▸ VOS TÂCHES
(1) Répondez à ces questions sur l'article consacré à Yves Debay :
(a) D'après le titre, par qui et sur quel front a-t-il été tué ?
(b) Quel est le nom de la revue qu'il a créée ?
(c) Dans quel pays était-il allé plus vite que les troupes elles-mêmes ?
(2) Modifiez un passage de l'article consacré à Yves Debay : recopiez-le en partant de « En Syrie, le » et en allant jusqu'à « toujours la première! », mais mettez « tireur embusqué » à la place de « sniper ».

▸ EXTRAIT CHOISI
En Syrie, le reporter Yves Debay, éternel « fou » de guerre, a été tué par un sniper sur le front d’Alep
Publié le 18/01/2013 à 17h54 | disparition d'un "fou de guerre", Mort d'un journaliste, syrie, Yves Debay | 3 commentaires
Sa « ligne » de Journaliste? Celle de front et toujours la première!
D’Yves Debay je me souviens d’un colosse regard clair, d’une compétence à toutes épreuves rivalisant avec une gentillesse formidable. L’homme ne savait que sourire. Solide comme un roc, jamais il n’abandonna sa capacité à affronter tous les dangers avec maitrise. La guerre était son domaine, les champs de bataille ses territoires. Les armes, militaires, supplétifs, ou mercenaires de tous bords n’avaient aucun secret pour lui. Ex-mercenaire dans une première vie, il avait versé dans le journalisme de guerre spécialisé comme on entre en religion. Mais une religion qu’il pratiquait joyeusement et sereinement, pour tenir et durer face à l’horreur.. Expert incollable en armements en tous genres, il a longtemps travaillé pour la mythique revue spécialisée Raids avant de créer la sienne, Assaut. Dans les rangs de la presse, des envoyés spéciaux ou correspondants, qui souvent arrivaient après lui -mais il n’en tirait aucune gloriole- Yves Debay ne manquait pas de détracteurs, qui moquaient son engouement pour la chose militaire, mais se gardaient bien de venir prendre de front l’ancien mercenaire au coeur tendre. L’homme n’avait pas son pareil, personne à sa hauteur pour identifier te l ou tel système d’armes, et à partir de là comprendre une stratégie, ou identifier les vainqueurs des vaincus, parfois même, l’origine des dites armes. A l’heure ou fleurissent, les experts de salon, ceux qui de la guerre et du terrorisme sont devenus d’immenses spécialistes sans jamais avoir vu – au feu- un para, un révolutionnaire, un putschiste, un jihadiste, un épicier ou ingénieur devenu guerrier malgré-lui, Debay lui ne croyait qu’à une seule vérité, en tous les cas une seule loi: Celle du terrain. Quand un conflit se déclenchait, ou un épisode de tumultes, et que l’on sautait dans l’avion puis dans une voiture pour rejoindre une ligne de front, que l’on croyait avoir été des plus rapides, le plus souvent, on le croisait promenant sa silhouette sportive, son oeil perçant, et qui lâchait sans fanfaronner – Ca fait deux jours que je suis là… En Irak, cela lui avait joué des tours. Il était allé plus vite que les troupes mêmes… Il fut rareté parfois étant qualifié rapidement d’espion, mais se sortait toujours des situations les plus délicates
Un homme de simplicité et de panache discret. Qui n’avait pas son anecdote à raconter le concernant?

▸ MATÉRIEL FOURNI
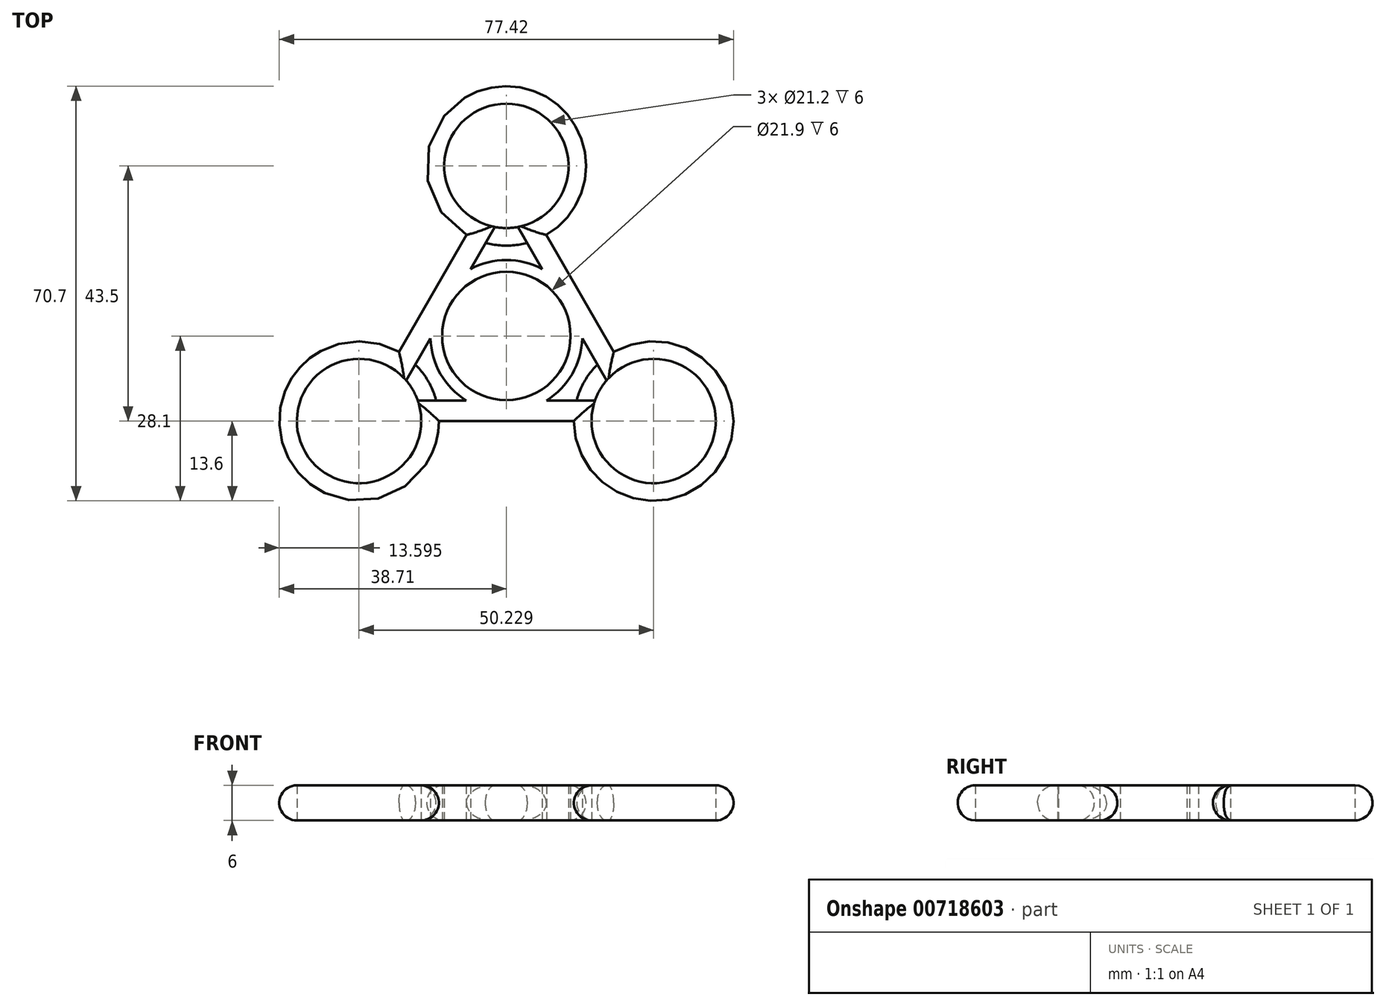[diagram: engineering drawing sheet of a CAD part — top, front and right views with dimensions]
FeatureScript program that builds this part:
annotation { "Feature Type Name" : "Feature", "Feature Type Description" : "" }
export const myFeature = defineFeature(function(context is Context, id is Id, definition is map)
    precondition{}
    {
        {
            var Q0;
            Q0=qCreatedBy(makeId("Top.planeOp"),FACE);
            var sketch = newSketch(context, id + "F0", { "sketchPlane" : qUnion([Q0])});
            skCircle(sketch, "E0", {"center": v(0, 0) * mm, "radius": 10.95 * mm});
            skCircle(sketch, "E1.cCircle", {"center": v(0, 0) * mm, "radius": 14.5 * mm, "construction": true});
            skLineSegment(sketch, "E1.0", {"start": v(0, 29) * mm, "end": v(25.11, -14.5) * mm});
            skLineSegment(sketch, "E1.1", {"start": v(25.11, -14.5) * mm, "end": v(-25.11, -14.5) * mm});
            skLineSegment(sketch, "E1.2", {"start": v(-25.11, -14.5) * mm, "end": v(0, 29) * mm});
            skPoint(sketch, "E1.0.midPoint", {"position": v(12.56, 7.25) * mm});
            skCircle(sketch, "E2", {"center": v(0, 29) * mm, "radius": 10.6 * mm});
            skCircle(sketch, "E3", {"center": v(25.11, -14.5) * mm, "radius": 10.6 * mm});
            skCircle(sketch, "E4", {"center": v(-25.11, -14.5) * mm, "radius": 10.6 * mm});
            skCircle(sketch, "E5.0", {"center": v(0, 29) * mm, "radius": 13.6 * mm});
            skCircle(sketch, "E6.0", {"center": v(-25.11, -14.5) * mm, "radius": 13.6 * mm});
            skCircle(sketch, "E7.0", {"center": v(25.11, -14.5) * mm, "radius": 13.6 * mm});
            skLineSegment(sketch, "E8.0", {"start": v(-2.35, 26.06) * mm, "end": v(22.16, -16.39) * mm});
            skLineSegment(sketch, "E9.0", {"start": v(-21.4, -15.06) * mm, "end": v(3.11, 27.39) * mm});
            skLineSegment(sketch, "E10.0", {"start": v(23.75, -11) * mm, "end": v(-25.27, -11) * mm});
            skCircle(sketch, "E11.0", {"center": v(0, 0) * mm, "radius": 12.95 * mm});
            skSolve(sketch);
        }
        {
            var Q0;
            Q0 = qSketchRegion(id + "F0", true);
            var Q1;
            {var subQ0=sQuery(id+"F0.wireOp",EDGE,"E10.0");var subQ1=sQuery(id+"F0.wireOp",EDGE,"E4");var subQ2=makeQuery(id+"F0.imprint","INTERSECT",VERTEX,{"derivedFrom":[subQ1,subQ0]});Q1=makeQuery(id+"F0.imprint","IMPRINT",FACE,{"disambiguationData":[TD([[makeQuery(id+"F0.imprint","IMPRINT",EDGE,{"disambiguationData":[TD([[subQ2,-1.0]])],"derivedFrom":subQ1}),-1.0]])]});}
            var Q2;
            {var subQ0=sQuery(id+"F0.wireOp",EDGE,"E8.0");var subQ1=sQuery(id+"F0.wireOp",EDGE,"E3");var subQ2=makeQuery(id+"F0.imprint","INTERSECT",VERTEX,{"derivedFrom":[subQ1,subQ0]});Q2=makeQuery(id+"F0.imprint","IMPRINT",FACE,{"disambiguationData":[TD([[makeQuery(id+"F0.imprint","IMPRINT",EDGE,{"disambiguationData":[TD([[subQ2,-1.0]])],"derivedFrom":subQ1}),-1.0]])]});}
            var Q3;
            {var subQ0=sQuery(id+"F0.wireOp",EDGE,"E8.0");var subQ1=sQuery(id+"F0.wireOp",EDGE,"E0");var subQ2=makeQuery(id+"F0.imprint","INTERSECT",VERTEX,{"disambiguationData":[OD(1.0)],"derivedFrom":[subQ1,subQ0]});Q3=makeQuery(id+"F0.imprint","IMPRINT",FACE,{"disambiguationData":[TD([[makeQuery(id+"F0.imprint","IMPRINT",EDGE,{"disambiguationData":[TD([[subQ2,1.0]])],"derivedFrom":subQ1}),-1.0]])]});}
            var Q4;
            {var subQ0=sQuery(id+"F0.wireOp",EDGE,"E9.0");var subQ1=sQuery(id+"F0.wireOp",EDGE,"E0");var subQ2=makeQuery(id+"F0.imprint","INTERSECT",VERTEX,{"disambiguationData":[OD(1.0)],"derivedFrom":[subQ1,subQ0]});Q4=makeQuery(id+"F0.imprint","IMPRINT",FACE,{"disambiguationData":[TD([[makeQuery(id+"F0.imprint","IMPRINT",EDGE,{"disambiguationData":[TD([[subQ2,-1.0]])],"derivedFrom":subQ1}),-1.0]])]});}
            var Q5;
            {var subQ0=sQuery(id+"F0.wireOp",EDGE,"E8.0");var subQ1=sQuery(id+"F0.wireOp",EDGE,"E0");var subQ2=makeQuery(id+"F0.imprint","INTERSECT",VERTEX,{"disambiguationData":[OD(0.0)],"derivedFrom":[subQ1,subQ0]});Q5=makeQuery(id+"F0.imprint","IMPRINT",FACE,{"disambiguationData":[TD([[makeQuery(id+"F0.imprint","IMPRINT",EDGE,{"disambiguationData":[TD([[subQ2,-1.0]])],"derivedFrom":subQ1}),-1.0]])]});}
            var Q6;
            {var subQ0=sQuery(id+"F0.wireOp",EDGE,"E9.0");var subQ1=sQuery(id+"F0.wireOp",EDGE,"E2");var subQ2=makeQuery(id+"F0.imprint","INTERSECT",VERTEX,{"derivedFrom":[subQ1,subQ0]});Q6=makeQuery(id+"F0.imprint","IMPRINT",FACE,{"disambiguationData":[TD([[makeQuery(id+"F0.imprint","IMPRINT",EDGE,{"disambiguationData":[TD([[subQ2,-1.0]])],"derivedFrom":subQ1}),-1.0]])]});}
            var Q7;
            {var subQ0=sQuery(id+"F0.wireOp",EDGE,"E9.0");var subQ1=sQuery(id+"F0.wireOp",EDGE,"E0");var subQ2=makeQuery(id+"F0.imprint","INTERSECT",VERTEX,{"disambiguationData":[OD(0.0)],"derivedFrom":[subQ1,subQ0]});Q7=makeQuery(id+"F0.imprint","IMPRINT",FACE,{"disambiguationData":[TD([[makeQuery(id+"F0.imprint","IMPRINT",EDGE,{"disambiguationData":[TD([[subQ2,-1.0]])],"derivedFrom":subQ1}),-1.0]])]});}
            var Q8;
            {var subQ0=sQuery(id+"F0.wireOp",EDGE,"E10.0");var subQ1=sQuery(id+"F0.wireOp",EDGE,"E0");var subQ2=makeQuery(id+"F0.imprint","INTERSECT",VERTEX,{"disambiguationData":[OD(0.0)],"derivedFrom":[subQ1,subQ0]});Q8=makeQuery(id+"F0.imprint","IMPRINT",FACE,{"disambiguationData":[TD([[makeQuery(id+"F0.imprint","IMPRINT",EDGE,{"disambiguationData":[TD([[subQ2,-1.0]])],"derivedFrom":subQ1}),-1.0]])]});}
            var Q9;
            {var subQ0=sQuery(id+"F0.wireOp",EDGE,"E8.0");var subQ1=sQuery(id+"F0.wireOp",EDGE,"E0");var subQ2=makeQuery(id+"F0.imprint","INTERSECT",VERTEX,{"disambiguationData":[OD(0.0)],"derivedFrom":[subQ1,subQ0]});Q9=makeQuery(id+"F0.imprint","IMPRINT",FACE,{"disambiguationData":[TD([[makeQuery(id+"F0.imprint","IMPRINT",EDGE,{"disambiguationData":[TD([[subQ2,1.0]])],"derivedFrom":subQ1}),-1.0]])]});}
            var Q10;
            {var subQ0=sQuery(id+"F0.wireOp",EDGE,"E11.0");var subQ1=sQuery(id+"F0.wireOp",EDGE,"E8.0");var subQ2=makeQuery(id+"F0.imprint","INTERSECT",VERTEX,{"disambiguationData":[OD(0.0)],"derivedFrom":[subQ1,subQ0]});Q10=makeQuery(id+"F0.imprint","IMPRINT",FACE,{"disambiguationData":[TD([[makeQuery(id+"F0.imprint","IMPRINT",EDGE,{"disambiguationData":[TD([[subQ2,-1.0]])],"derivedFrom":subQ1}),1.0]])]});}
            var Q11;
            Q11=makeQuery(id+"F0.imprint","IMPRINT",FACE,{"disambiguationData":[TD([[makeQuery(id+"F0.imprint","IMPRINT",EDGE,{"derivedFrom":sQuery(id+"F0.wireOp",EDGE,"E0")}),-1.0]])]});
            var Q12;
            {var subQ0=sQuery(id+"F0.wireOp",EDGE,"E11.0");var subQ1=sQuery(id+"F0.wireOp",EDGE,"E9.0");var subQ2=makeQuery(id+"F0.imprint","INTERSECT",VERTEX,{"disambiguationData":[OD(0.0)],"derivedFrom":[subQ1,subQ0]});Q12=makeQuery(id+"F0.imprint","IMPRINT",FACE,{"disambiguationData":[TD([[makeQuery(id+"F0.imprint","IMPRINT",EDGE,{"disambiguationData":[TD([[subQ2,-1.0]])],"derivedFrom":subQ1}),1.0]])]});}
            var Q13;
            {var subQ0=sQuery(id+"F0.wireOp",EDGE,"E11.0");var subQ1=sQuery(id+"F0.wireOp",EDGE,"E10.0");var subQ2=makeQuery(id+"F0.imprint","INTERSECT",VERTEX,{"disambiguationData":[OD(0.0)],"derivedFrom":[subQ1,subQ0]});Q13=makeQuery(id+"F0.imprint","IMPRINT",FACE,{"disambiguationData":[TD([[makeQuery(id+"F0.imprint","IMPRINT",EDGE,{"disambiguationData":[TD([[subQ2,-1.0]])],"derivedFrom":subQ1}),1.0]])]});}
            extrude(context, id + "F1", {"entities" : qUnion([Q0, Q1, Q2, Q3, Q4, Q5, Q6, Q7, Q8, Q9, Q10, Q11, Q12, Q13]), "depth" : 6 * mm, "offsetDistance" : 25 * mm});
        }
        {
            var Q0;
            {var subQ0=sQuery(id+"F0.wireOp",EDGE,"E6.0");Q0=makeQuery(id+"F1.opExtrude","CAP_EDGE",EDGE,{"disambiguationData":[OSD([subQ0]),TDD([makeQuery(id+"F0.imprint","IMPRINT",EDGE,{"disambiguationData":[TD([[makeQuery(id+"F0.imprint","INTERSECT",VERTEX,{"derivedFrom":[sQuery(id+"F0.wireOp",EDGE,"E1.1"),subQ0]}),1.0]])],"derivedFrom":subQ0})])],"isStart":false});}
            var Q1;
            {var subQ0=sQuery(id+"F0.wireOp",EDGE,"E7.0");Q1=makeQuery(id+"F1.opExtrude","CAP_EDGE",EDGE,{"disambiguationData":[OSD([subQ0]),TDD([makeQuery(id+"F0.imprint","IMPRINT",EDGE,{"disambiguationData":[TD([[makeQuery(id+"F0.imprint","INTERSECT",VERTEX,{"derivedFrom":[sQuery(id+"F0.wireOp",EDGE,"E1.0"),subQ0]}),1.0]])],"derivedFrom":subQ0})])],"isStart":false});}
            var Q2;
            {var subQ0=sQuery(id+"F0.wireOp",EDGE,"E5.0");Q2=makeQuery(id+"F1.opExtrude","CAP_EDGE",EDGE,{"disambiguationData":[OSD([subQ0]),TDD([makeQuery(id+"F0.imprint","IMPRINT",EDGE,{"disambiguationData":[TD([[makeQuery(id+"F0.imprint","INTERSECT",VERTEX,{"derivedFrom":[sQuery(id+"F0.wireOp",EDGE,"E1.0"),subQ0]}),-1.0]])],"derivedFrom":subQ0})])],"isStart":false});}
            var Q3;
            Q3=makeQuery(id+"F1.opExtrude","CAP_EDGE",EDGE,{"disambiguationData":[OSD([sQuery(id+"F0.wireOp",EDGE,"E1.1")])],"isStart":false});
            var Q4;
            Q4=makeQuery(id+"F1.opExtrude","CAP_EDGE",EDGE,{"disambiguationData":[OSD([sQuery(id+"F0.wireOp",EDGE,"E1.0")])],"isStart":false});
            var Q5;
            Q5=makeQuery(id+"F1.opExtrude","CAP_EDGE",EDGE,{"disambiguationData":[OSD([sQuery(id+"F0.wireOp",EDGE,"E1.2")])],"isStart":false});
            var Q6;
            {var subQ0=sQuery(id+"F0.wireOp",EDGE,"E6.0");Q6=makeQuery(id+"F1.opExtrude","CAP_EDGE",EDGE,{"disambiguationData":[OSD([subQ0]),TDD([makeQuery(id+"F0.imprint","IMPRINT",EDGE,{"disambiguationData":[TD([[makeQuery(id+"F0.imprint","INTERSECT",VERTEX,{"derivedFrom":[subQ0,sQuery(id+"F0.wireOp",EDGE,"E10.0")]}),-1.0]])],"derivedFrom":subQ0})])],"isStart":false});}
            var Q7;
            {var subQ0=sQuery(id+"F0.wireOp",EDGE,"E6.0");Q7=makeQuery(id+"F1.opExtrude","CAP_EDGE",EDGE,{"disambiguationData":[OSD([subQ0]),TDD([makeQuery(id+"F0.imprint","IMPRINT",EDGE,{"disambiguationData":[TD([[makeQuery(id+"F0.imprint","INTERSECT",VERTEX,{"derivedFrom":[sQuery(id+"F0.wireOp",EDGE,"E1.1"),subQ0]}),1.0]])],"derivedFrom":subQ0})])],"isStart":true});}
            var Q8;
            Q8=makeQuery(id+"F1.opExtrude","CAP_EDGE",EDGE,{"disambiguationData":[OSD([sQuery(id+"F0.wireOp",EDGE,"E1.1")])],"isStart":true});
            var Q9;
            {var subQ0=sQuery(id+"F0.wireOp",EDGE,"E7.0");Q9=makeQuery(id+"F1.opExtrude","CAP_EDGE",EDGE,{"disambiguationData":[OSD([subQ0]),TDD([makeQuery(id+"F0.imprint","IMPRINT",EDGE,{"disambiguationData":[TD([[makeQuery(id+"F0.imprint","INTERSECT",VERTEX,{"derivedFrom":[sQuery(id+"F0.wireOp",EDGE,"E1.0"),subQ0]}),1.0]])],"derivedFrom":subQ0})])],"isStart":true});}
            var Q10;
            Q10=makeQuery(id+"F1.opExtrude","CAP_EDGE",EDGE,{"disambiguationData":[OSD([sQuery(id+"F0.wireOp",EDGE,"E1.0")])],"isStart":true});
            var Q11;
            {var subQ0=sQuery(id+"F0.wireOp",EDGE,"E5.0");Q11=makeQuery(id+"F1.opExtrude","CAP_EDGE",EDGE,{"disambiguationData":[OSD([subQ0]),TDD([makeQuery(id+"F0.imprint","IMPRINT",EDGE,{"disambiguationData":[TD([[makeQuery(id+"F0.imprint","INTERSECT",VERTEX,{"derivedFrom":[sQuery(id+"F0.wireOp",EDGE,"E1.0"),subQ0]}),-1.0]])],"derivedFrom":subQ0})])],"isStart":true});}
            var Q12;
            Q12=makeQuery(id+"F1.opExtrude","CAP_EDGE",EDGE,{"disambiguationData":[OSD([sQuery(id+"F0.wireOp",EDGE,"E1.2")])],"isStart":true});
            var Q13;
            {var subQ0=sQuery(id+"F0.wireOp",EDGE,"E7.0");Q13=makeQuery(id+"F1.opExtrude","CAP_EDGE",EDGE,{"disambiguationData":[OSD([subQ0]),TDD([makeQuery(id+"F0.imprint","IMPRINT",EDGE,{"disambiguationData":[TD([[makeQuery(id+"F0.imprint","INTERSECT",VERTEX,{"derivedFrom":[subQ0,sQuery(id+"F0.wireOp",EDGE,"E8.0")]}),-1.0]])],"derivedFrom":subQ0})])],"isStart":false});}
            var Q14;
            {var subQ0=sQuery(id+"F0.wireOp",EDGE,"E5.0");Q14=makeQuery(id+"F1.opExtrude","CAP_EDGE",EDGE,{"disambiguationData":[OSD([subQ0]),TDD([makeQuery(id+"F0.imprint","IMPRINT",EDGE,{"disambiguationData":[TD([[makeQuery(id+"F0.imprint","INTERSECT",VERTEX,{"derivedFrom":[subQ0,sQuery(id+"F0.wireOp",EDGE,"E9.0")]}),-1.0]])],"derivedFrom":subQ0})])],"isStart":false});}
            var Q15;
            {var subQ0=sQuery(id+"F0.wireOp",EDGE,"E5.0");Q15=makeQuery(id+"F1.opExtrude","CAP_EDGE",EDGE,{"disambiguationData":[OSD([subQ0]),TDD([makeQuery(id+"F0.imprint","IMPRINT",EDGE,{"disambiguationData":[TD([[makeQuery(id+"F0.imprint","INTERSECT",VERTEX,{"derivedFrom":[subQ0,sQuery(id+"F0.wireOp",EDGE,"E9.0")]}),-1.0]])],"derivedFrom":subQ0})])],"isStart":true});}
            var Q16;
            {var subQ0=sQuery(id+"F0.wireOp",EDGE,"E7.0");Q16=makeQuery(id+"F1.opExtrude","CAP_EDGE",EDGE,{"disambiguationData":[OSD([subQ0]),TDD([makeQuery(id+"F0.imprint","IMPRINT",EDGE,{"disambiguationData":[TD([[makeQuery(id+"F0.imprint","INTERSECT",VERTEX,{"derivedFrom":[subQ0,sQuery(id+"F0.wireOp",EDGE,"E8.0")]}),-1.0]])],"derivedFrom":subQ0})])],"isStart":true});}
            var Q17;
            {var subQ0=sQuery(id+"F0.wireOp",EDGE,"E6.0");Q17=makeQuery(id+"F1.opExtrude","CAP_EDGE",EDGE,{"disambiguationData":[OSD([subQ0]),TDD([makeQuery(id+"F0.imprint","IMPRINT",EDGE,{"disambiguationData":[TD([[makeQuery(id+"F0.imprint","INTERSECT",VERTEX,{"derivedFrom":[subQ0,sQuery(id+"F0.wireOp",EDGE,"E10.0")]}),-1.0]])],"derivedFrom":subQ0})])],"isStart":true});}
            fillet(context, id + "F2", {"entities" : qUnion([Q0, Q1, Q2, Q3, Q4, Q5, Q6, Q7, Q8, Q9, Q10, Q11, Q12, Q13, Q14, Q15, Q16, Q17]), "radius" : 3 * mm, "tangentPropagation" : true, "allowEdgeOverflow" : false});
        }
    });
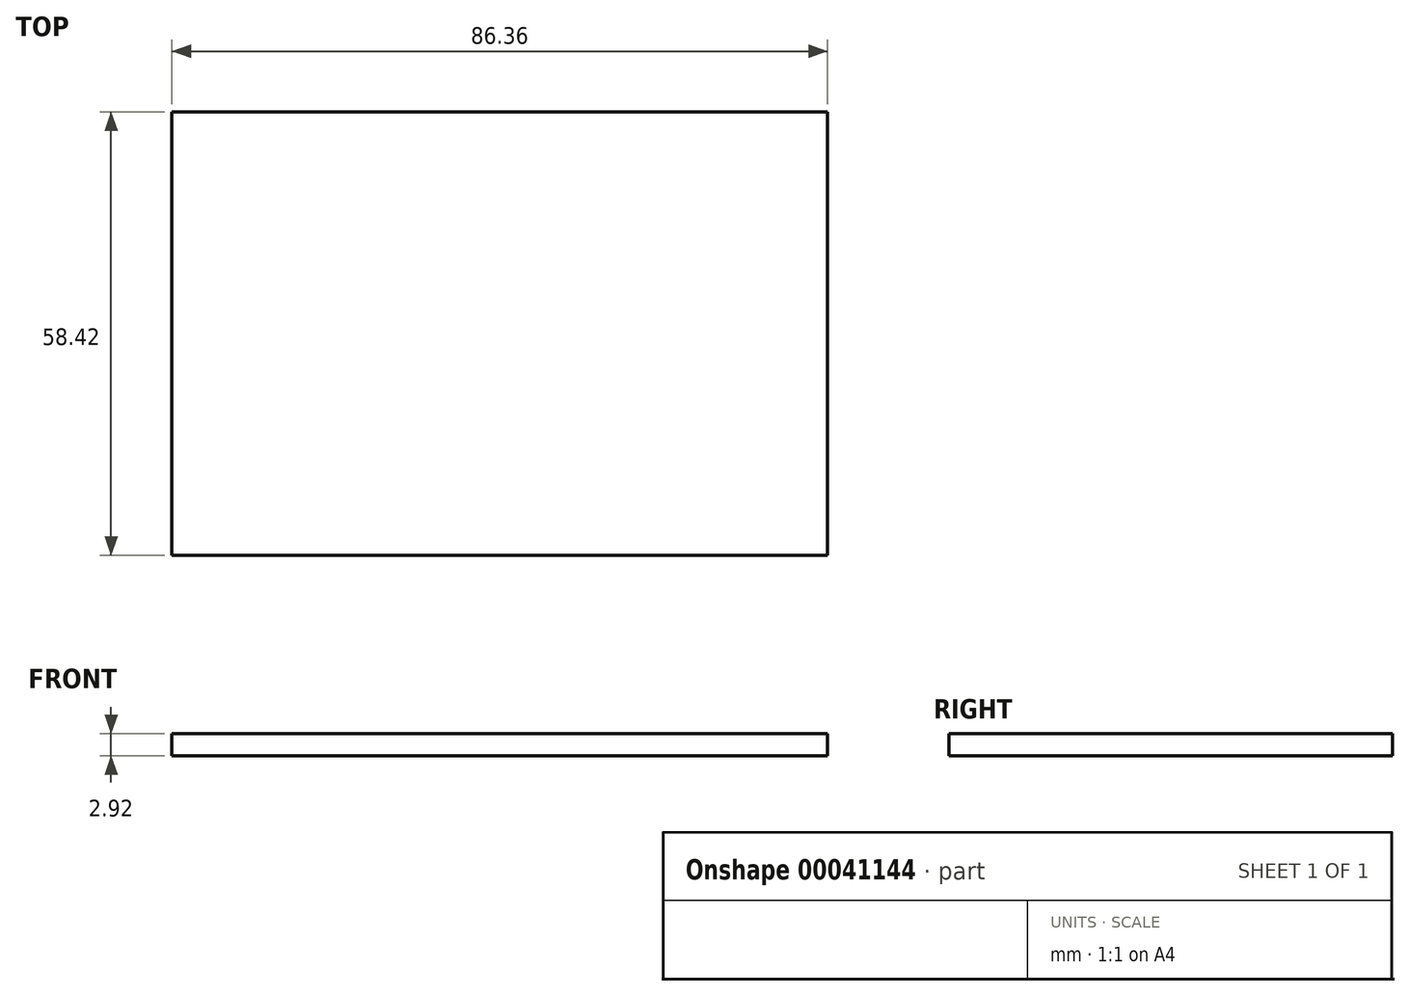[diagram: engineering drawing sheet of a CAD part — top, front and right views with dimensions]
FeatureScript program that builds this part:
annotation { "Feature Type Name" : "Feature", "Feature Type Description" : "" }
export const myFeature = defineFeature(function(context is Context, id is Id, definition is map)
    precondition{}
    {
        {
            var Q0;
            Q0=qCreatedBy(makeId("Top.planeOp"),FACE);
            var sketch = newSketch(context, id + "F0", { "sketchPlane" : qUnion([Q0])});
            skLineSegment(sketch, "E0.bottom", {"start": v(9.7, 26.4) * mm, "end": v(-76.65, 26.4) * mm});
            skLineSegment(sketch, "E0.top", {"start": v(9.7, -32.02) * mm, "end": v(-76.65, -32.02) * mm});
            skLineSegment(sketch, "E0.left", {"start": v(9.7, 26.4) * mm, "end": v(9.7, -32.02) * mm});
            skLineSegment(sketch, "E0.right", {"start": v(-76.65, 26.4) * mm, "end": v(-76.65, -32.02) * mm});
            skSolve(sketch);
        }
        {
            var Q0;
            Q0=makeQuery(id+"F0.imprint","IMPRINT",FACE,{"disambiguationData":[TD([[makeQuery(id+"F0.imprint","IMPRINT",EDGE,{"derivedFrom":sQuery(id+"F0.wireOp",EDGE,"E0.bottom")}),1.0]])]});
            extrude(context, id + "F1", {"entities" : qUnion([Q0]), "oppositeDirection" : true, "depth" : 2.92 * mm});
        }
    });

▸ RÉSULTATS FINAUX
(1)
(a) Par un sniper, sur le front d'Alep.
(b) Assaut.
(c) En Irak.

(2)
En Syrie, le reporter Yves Debay, éternel « fou » de guerre, a été tué par un tireur embusqué sur le front d’Alep
Publié le 18/01/2013 à 17h54 | disparition d'un "fou de guerre", Mort d'un journaliste, syrie, Yves Debay | 3 commentaires
Sa « ligne » de Journaliste? Celle de front et toujours la première!